Ban Leggings to Keep Boys in Check?

by Erin Mayer

We've all thought it — leggings aren't pants. But a Chicago-area middle school may have taken this sentiment too far by banning students from wearing leggings. Both mainstream media and blogs reported earlier this week that Haven Middle School in Evanston, Ill. has allegedly banned students from wearing leggings and other tight pants, supposedly because they are distracting to male students. The school, in response, claims there is no leggings ban.

The controversy began when several girls were told "they were no longer allowed to wear skin-hugging leggings or tight yoga pants," the Chicago Tribune reported. "[T]he school’s own dress code, published on its website, appears to ban leggings when worn with short shorts or skirts."

Parents expressed outrage, saying clothing restrictions like this one teach girls to be ashamed of their bodies and even "contribute to rape culture" by blaming girls for the ways boys behave around them.

In response, Haven Middle School Principal Kathy Robertson sent a letter home stating, "Haven has not revised its dress code nor has the school banned leggings, yoga pants, or 'skinny' jeans. It has been communicated to students that 'if leggings are worn, a shirt, shorts, or skirt worn over them must be fingertip length.'"

According to the Tribune article, at the time of publication, the Haven dress code mandated that "[s]horts, dresses, and skirts must extend closer to the knee than the hip, short shorts or skirts and leggings are unacceptable attire. Pants and shorts must be worn at the waist." In short — if you're wearing tight pants, cover your backside.

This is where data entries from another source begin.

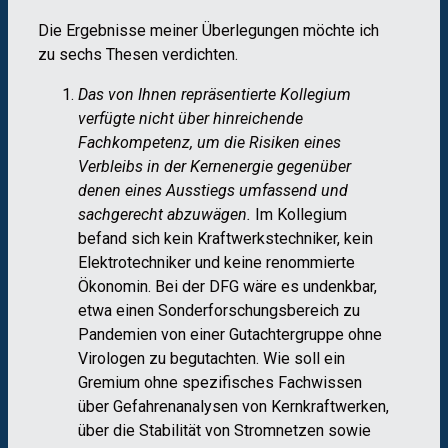
Die Ergebnisse meiner Überlegungen möchte ich
zu sechs Thesen verdichten.
Das von Ihnen repräsentierte Kollegium
verfügte nicht über hinreichende
Fachkompetenz, um die Risiken eines
Verbleibs in der Kernenergie gegenüber
denen eines Ausstiegs umfassend und
sachgerecht abzuwägen.
Im Kollegium
befand sich kein Kraftwerkstechniker, kein
Elektro​techniker und keine renommierte
Ökonomin. Bei der DFG wäre es undenkbar,
etwa einen Sonder​forschungsbereich zu
Pandemien von einer Gutachtergruppe ohne
Virologen zu begutachten. Wie soll ein
Gremium ohne spezifisches Fachwissen
über Gefahrenanalysen von Kernkraftwerken,
über die Stabilität von Stromnetzen sowie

While that policy is certainly less extreme than a full-on ban, many parents are still troubled by the message that it sends to students, and rightfully so. Kevin and Juliet Bond, who are both teachers at other Illinois institutions and are parents of a Haven student, sent a letter to Robertson speaking out against the policy. In it they wrote:

We are frankly shocked at this antiquated and warped message that is being sent to the kids. Under no circumstances should girls be told that their clothing is responsible for boy's bad behaviors. This kind of message lands itself squarely on a continuum that blames girls and women for assault by men. It also sends the message to boys that their behaviours are excusable, or understandable given what the girls are wearing. And if the sight of a girl's leg is too much for boys at Haven to handle, then your school has a much bigger problem to deal with.

We really hope that you will consider the impact of these policies and how they contribute to rape culture. Girls should be able to feel safe and unashamed about what they wear. And boys need to be corrected and taught when they harass girls.

When will school officials learn that micro-managing what girls wear to school sends the wrong message to students of either gender? A leggings ban will only ban leggings. Teach boys respect, and you've solved a much bigger problem.